Выйдя напиться у коллективного фонтанчика, Виктор услышал в вестибюле невнятное, но судя по интонациям, раздраженное бубнение голосов. Стукнула парадная дверь, и голоса стихли.

– Никак директора немного погоняла, а, Игнатовна? – поинтересовался он.

– Погоня-аала… – Клуша поднесла к глазам спицы и стала нанизывать сбежавшие петли, нет, не получалось – подводили приплясывающие пальцы.

– Ведь все вы грамотные люди! такую надсмешку чинить над ребятишками… И высказала, и выскажу, в глаза, кому только такое в башку пришло, ведь не стадо баранов, люди ведь! ии-ээх! – махнула рукой и отложила шаль. – И все помалкивают, довольные, лишь бы их самоих не трогали.

– Я вот тоже на дармовщинку обкорнался, – пригладил волосы Виктор и снова ощутил тошнотный ком в горле.

– И радый? – Клуша снисходительно улыбнулась.

– Да не совсем, если честно, за малым не сблевнул.

– Так и они, детвора наша, тесто ведь тоже самое… Витенька, будь добрый, перелови мне петли, упустила старая, эвон руки-то как расходились с ругачки.

– Оно и директора поймешь, тюкают со всех сторон сердешного, а с наскоку-то, второпях, так оно все и делается – задом-наперед… У него силешек-правов небогато, так одна мнительность. Нет ничего тяжельше, чем исполнять стороннюю глупость, да еще на стольких глазах, как тут не переживать, не психовать, – она глянула сочувственно в окно на шагающего к магазину Лыкова.

– Наберет сейчас сердяга курева полные руки и ну засмаливать для успокойства. Ну разве не износится человек до сроку с такой работой. Вахтерша, нуль без палочки, и та норовит указать, а то он без меня не осознает… как тут не сноситься человеку… – Клуша продолжила ворчливое бормотание, становящееся все тише и невнятнее по мере погружения в работу.


Только на перемене, после стрижки друзья сумели более обстоятельно обсудить утреннюю слежку за инспектором. Пашка восторженно потирал ладони.

– Ничего-ничего, все отлично, зачин есть, теперь он от нас не уйдет. Мы теперь тебя, Мерзляка, оденем так, что пар будет валить, матрас постелим, в валенки-тулуп обмундируешься рукавицы меховые…

– Грелку можно заделать, – сказал Антон, – большая бутылка с водой и пузырек с кислотой, подпускаешь помалу, и бутылка весь день горячая.

– Термосок с чаем горячим! Да курорт организуем, Вадюха.

– Кинокамеру бы где организовать, тогда вообще для Полукара завал, вычленил потом нужный кадр и в печать, фотиком поймать нужный миг не так-то просто.
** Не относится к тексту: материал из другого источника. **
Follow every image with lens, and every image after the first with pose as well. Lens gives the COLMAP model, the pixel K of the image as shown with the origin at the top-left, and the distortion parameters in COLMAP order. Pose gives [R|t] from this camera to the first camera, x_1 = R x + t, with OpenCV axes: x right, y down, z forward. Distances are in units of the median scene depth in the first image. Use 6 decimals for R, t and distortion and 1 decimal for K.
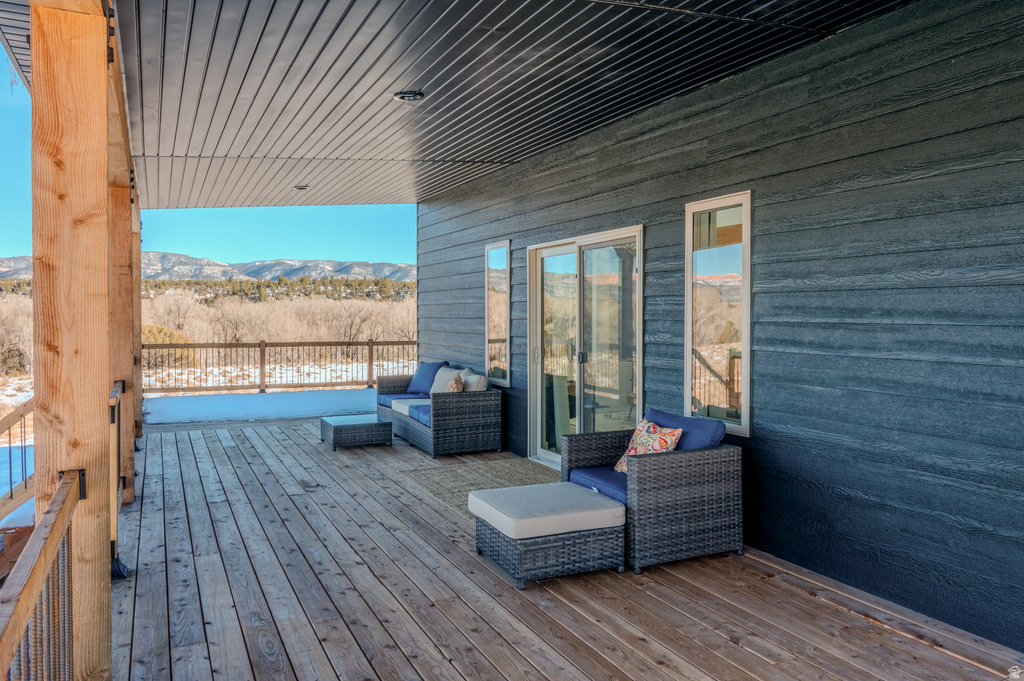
lens RADIAL K [[688.9, 0, 520.4], [0, 688.9, 336.4], [0, 0, 1]] dist [-0.006515, -0.005291]
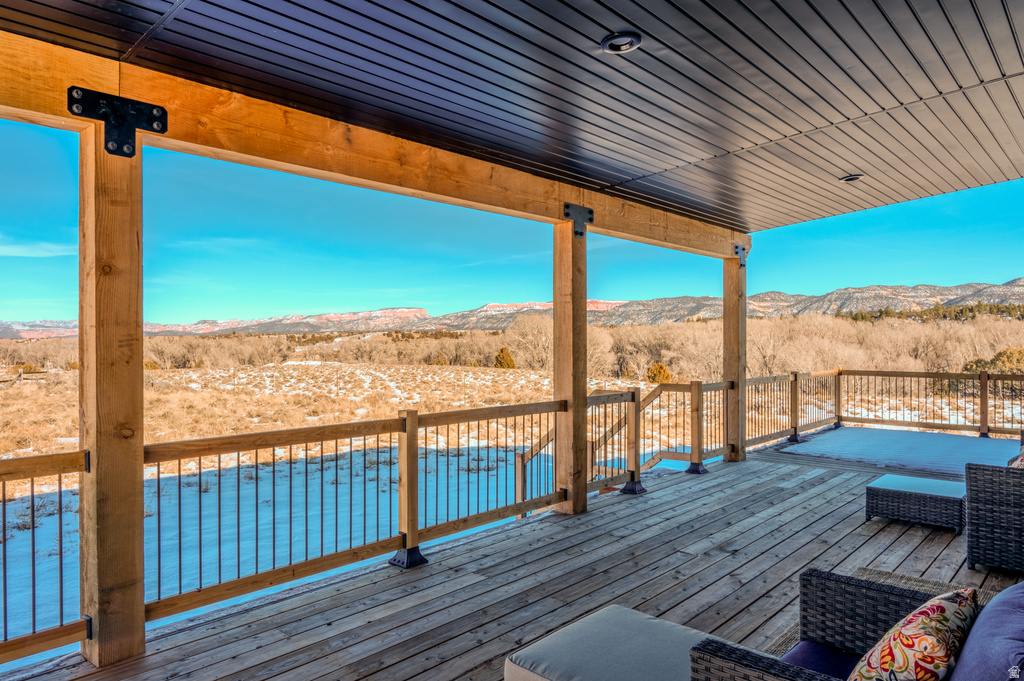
lens RADIAL K [[688.9, 0, 514.2], [0, 688.9, 344.5], [0, 0, 1]] dist [-0.006515, -0.005291]
pose [[0.351239, 0.000702, -0.936286, 0.266751], [-0.024212, 0.999672, -0.008333, -0.006565], [0.935973, 0.025596, 0.351141, 0.362630]]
Но ладно, пока обойдемся и «Зенитиком», уловим что нужно, раз нужно.

– Обойдемся, – согласно покивал Пашка.

– Так ты, Антоха, нынче на полигон не ходок?
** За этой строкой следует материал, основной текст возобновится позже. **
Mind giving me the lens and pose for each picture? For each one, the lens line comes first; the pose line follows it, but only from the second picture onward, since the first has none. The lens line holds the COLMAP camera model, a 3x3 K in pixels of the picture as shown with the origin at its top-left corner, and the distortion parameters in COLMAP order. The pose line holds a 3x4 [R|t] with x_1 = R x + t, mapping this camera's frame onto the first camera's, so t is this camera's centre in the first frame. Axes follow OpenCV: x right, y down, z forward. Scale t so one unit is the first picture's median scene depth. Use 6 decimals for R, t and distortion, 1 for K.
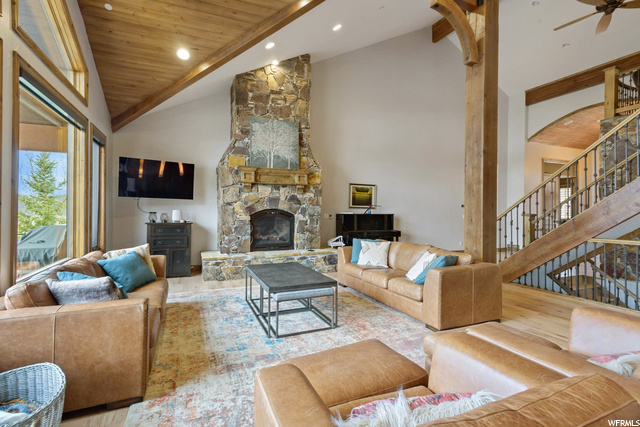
lens RADIAL K [[303.4, 0, 320.9], [0, 303.4, 211.1], [0, 0, 1]] dist [0.017893, -0.000409]
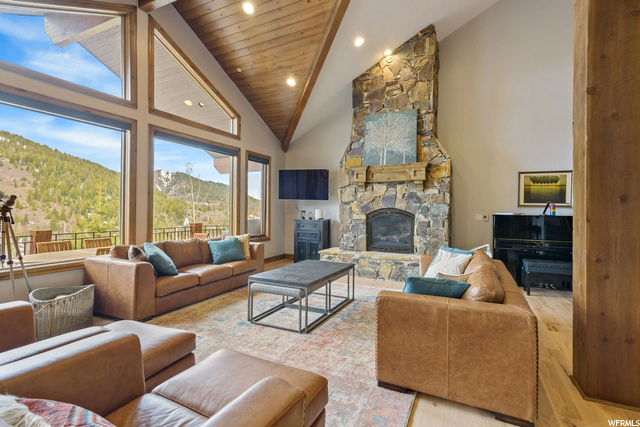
lens RADIAL K [[303.4, 0, 320.9], [0, 303.4, 211.1], [0, 0, 1]] dist [0.017893, -0.000409]
pose [[0.647688, 0.004601, -0.761892, 0.434989], [-0.005208, 0.999985, 0.001612, 0.001701], [0.761888, 0.002924, 0.647702, 0.234102]]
– Не ходок, откалываюсь, пристреляете пушечки и без меня, это вам только в большее удовольствие. Работы дома по горло, приволокли вчера «Москвича», с трассы какие-то змеи по пьянке слетели, все стойки повело, крыша блином…
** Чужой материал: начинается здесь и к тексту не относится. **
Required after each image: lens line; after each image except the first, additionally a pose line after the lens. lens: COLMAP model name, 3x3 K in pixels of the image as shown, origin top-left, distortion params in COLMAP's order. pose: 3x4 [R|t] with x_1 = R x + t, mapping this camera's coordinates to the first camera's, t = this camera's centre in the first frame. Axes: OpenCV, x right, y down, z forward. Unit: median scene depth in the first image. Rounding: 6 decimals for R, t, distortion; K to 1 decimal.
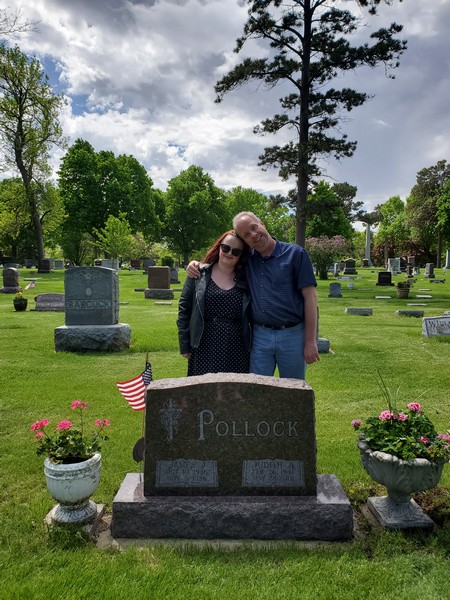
lens RADIAL K [[459.9, 0, 213.2], [0, 459.9, 301.5], [0, 0, 1]] dist [-0.001198, 0.009533]
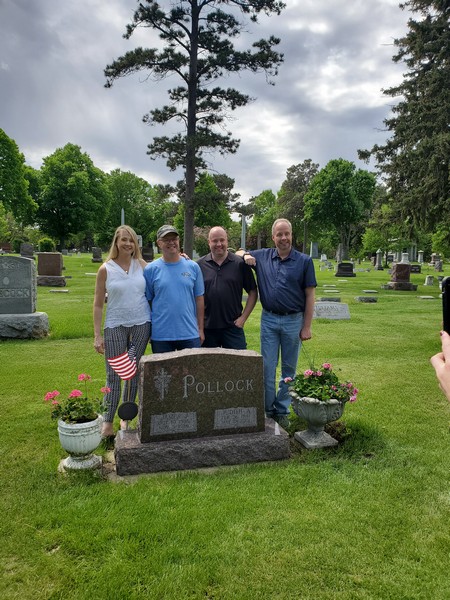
lens RADIAL K [[458.3, 0, 225.0], [0, 458.3, 300.0], [0, 0, 1]] dist [0.003168, 0.002310]
pose [[0.959815, -0.005604, 0.280577, -0.138958], [-0.001660, 0.999670, 0.025645, -0.008432], [-0.280628, -0.025080, 0.959489, -0.148812]]
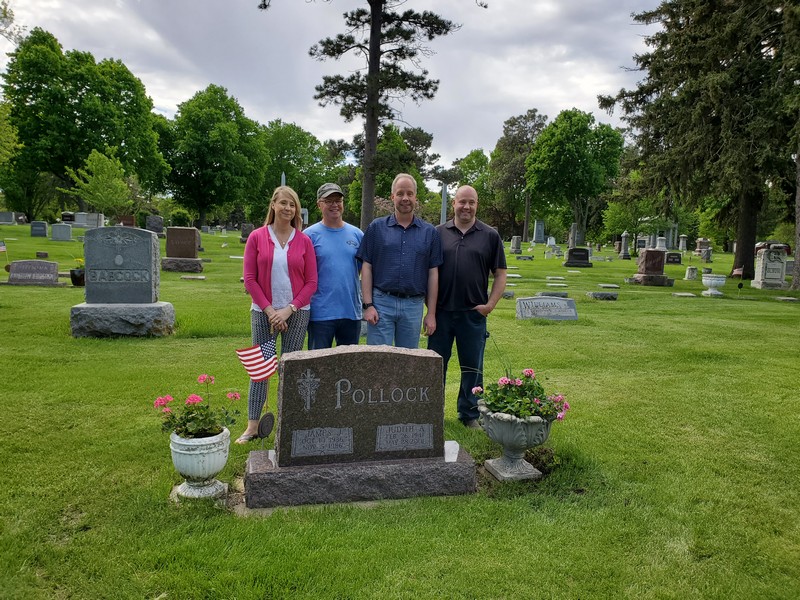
lens RADIAL K [[613.2, 0, 403.7], [0, 613.2, 302.3], [0, 0, 1]] dist [-0.001198, 0.009533]
pose [[0.965895, 0.008741, 0.258788, -0.115033], [-0.018426, 0.999217, 0.035024, 0.007611], [-0.258279, -0.038598, 0.965299, -0.164025]]
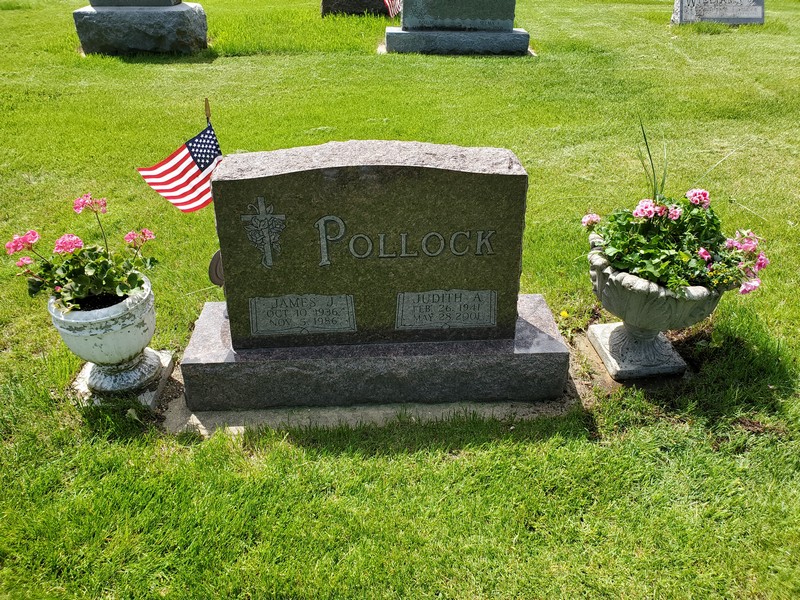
lens RADIAL K [[617.3, 0, 400.0], [0, 617.3, 300.0], [0, 0, 1]] dist [0.010095, 0.002524]
pose [[0.996992, -0.034137, 0.069578, 0.006315], [-0.004241, 0.872388, 0.488796, -0.015140], [-0.077385, -0.487620, 0.869619, 0.150613]]
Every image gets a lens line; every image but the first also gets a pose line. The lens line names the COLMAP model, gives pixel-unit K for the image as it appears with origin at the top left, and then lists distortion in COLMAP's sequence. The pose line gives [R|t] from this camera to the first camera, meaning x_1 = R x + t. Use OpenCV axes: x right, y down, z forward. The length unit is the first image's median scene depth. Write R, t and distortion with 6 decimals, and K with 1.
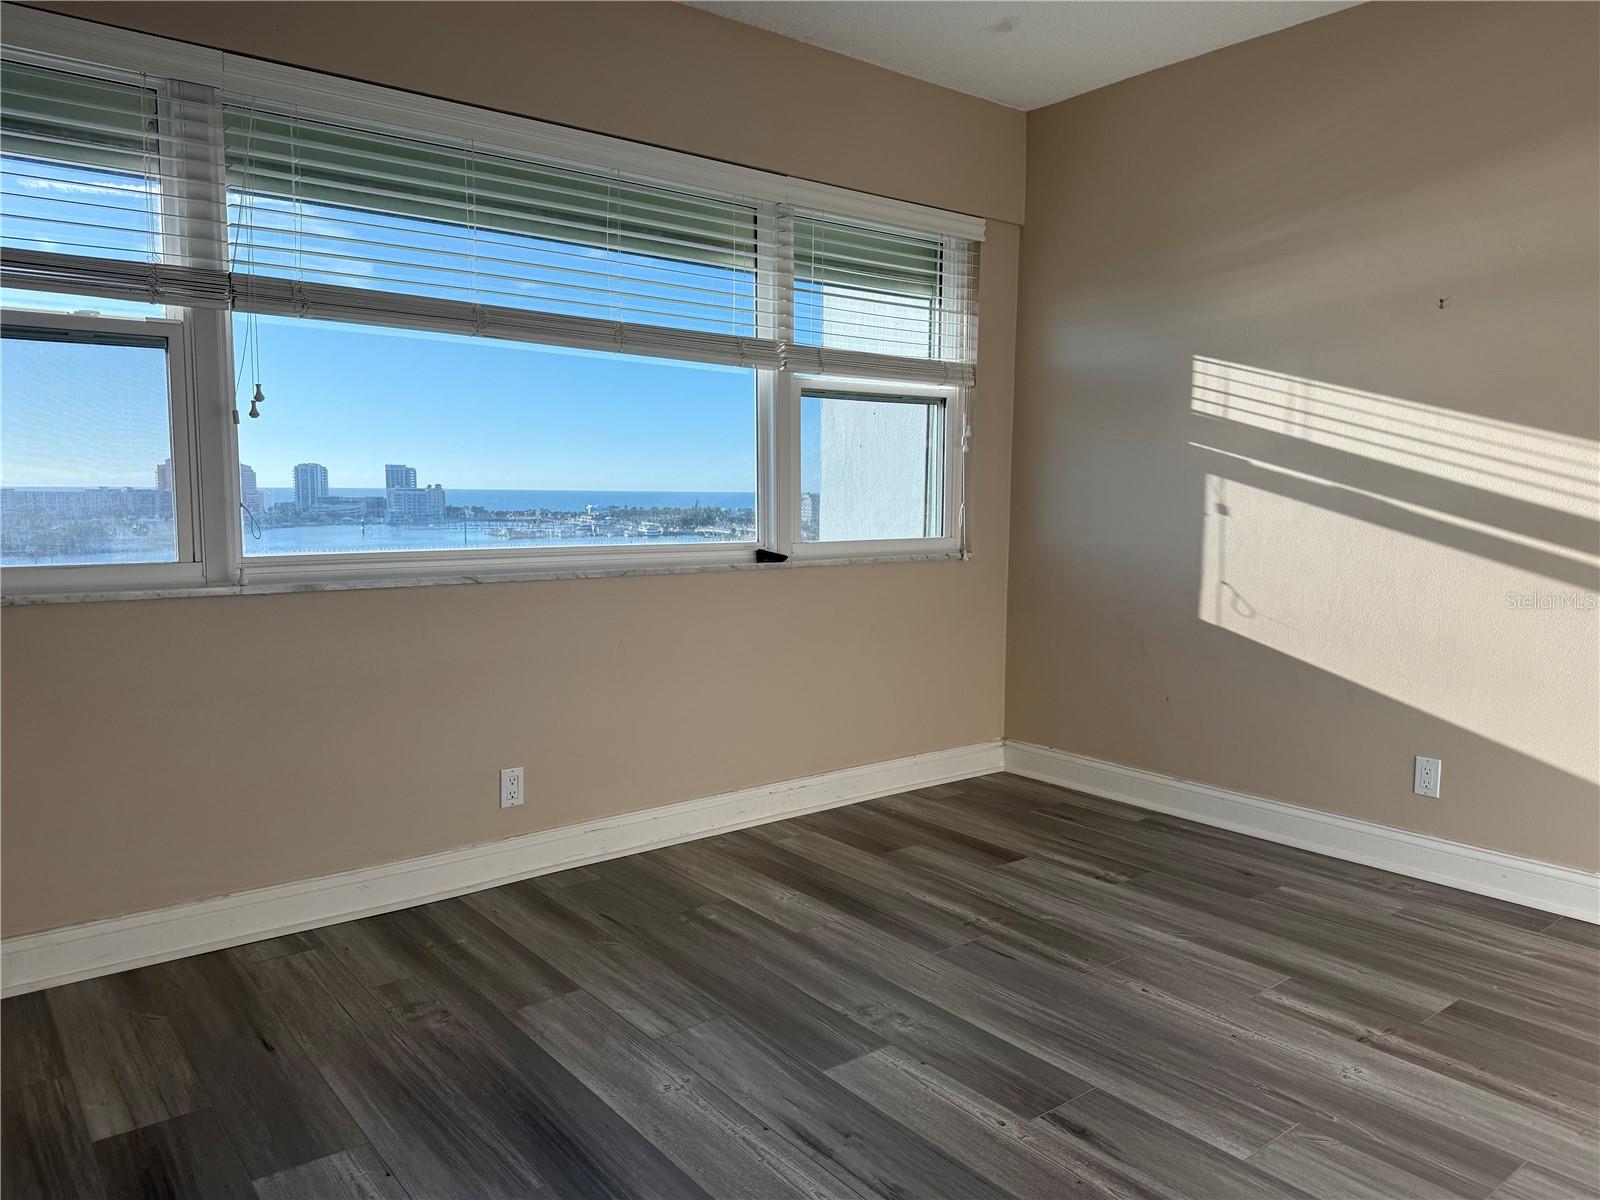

– Ну ладно, управимся с Вадюхой, жратвы, кстати, нынче про запас можно набрать запросто, разбежалось полбурсы, на обед-ужин идти некому…


Училище подвержено многим эпидемиям, точнее, поветриям, массовым увлечениям. То карты, то кулачные поединки, то любовные вздыхания, нынче же, в эту осень, многие из учеников предались огнестрельным забавам, изготавливали пугачи, бомбочки из разнообразных смесей, а больше самопалы, поджиги, серьезное, в общем-то, карманное оружие, зачастую, мало в чем – разве в многострельности – уступающее пистолету.

От внимательных глаз не ускользала некоторая перемена в осанках парнишек, многие из них ходили теперь гордо и независимо, преисполненные собственного достоинства. Оружие уравняло всех, даже вчера еще забитых и слабых с самоуверенными и сильными. Теперь даже самый плечистый вершитель несправедливости мог моментально расплатиться за нанесенную обиду кровью, ибо после всегдашнего, привычного щелчка, выданного мимоходом, любой сморчок мог многозначительно нырнуть рукой за пазуху и погромыхать в кармане спичечным коробком.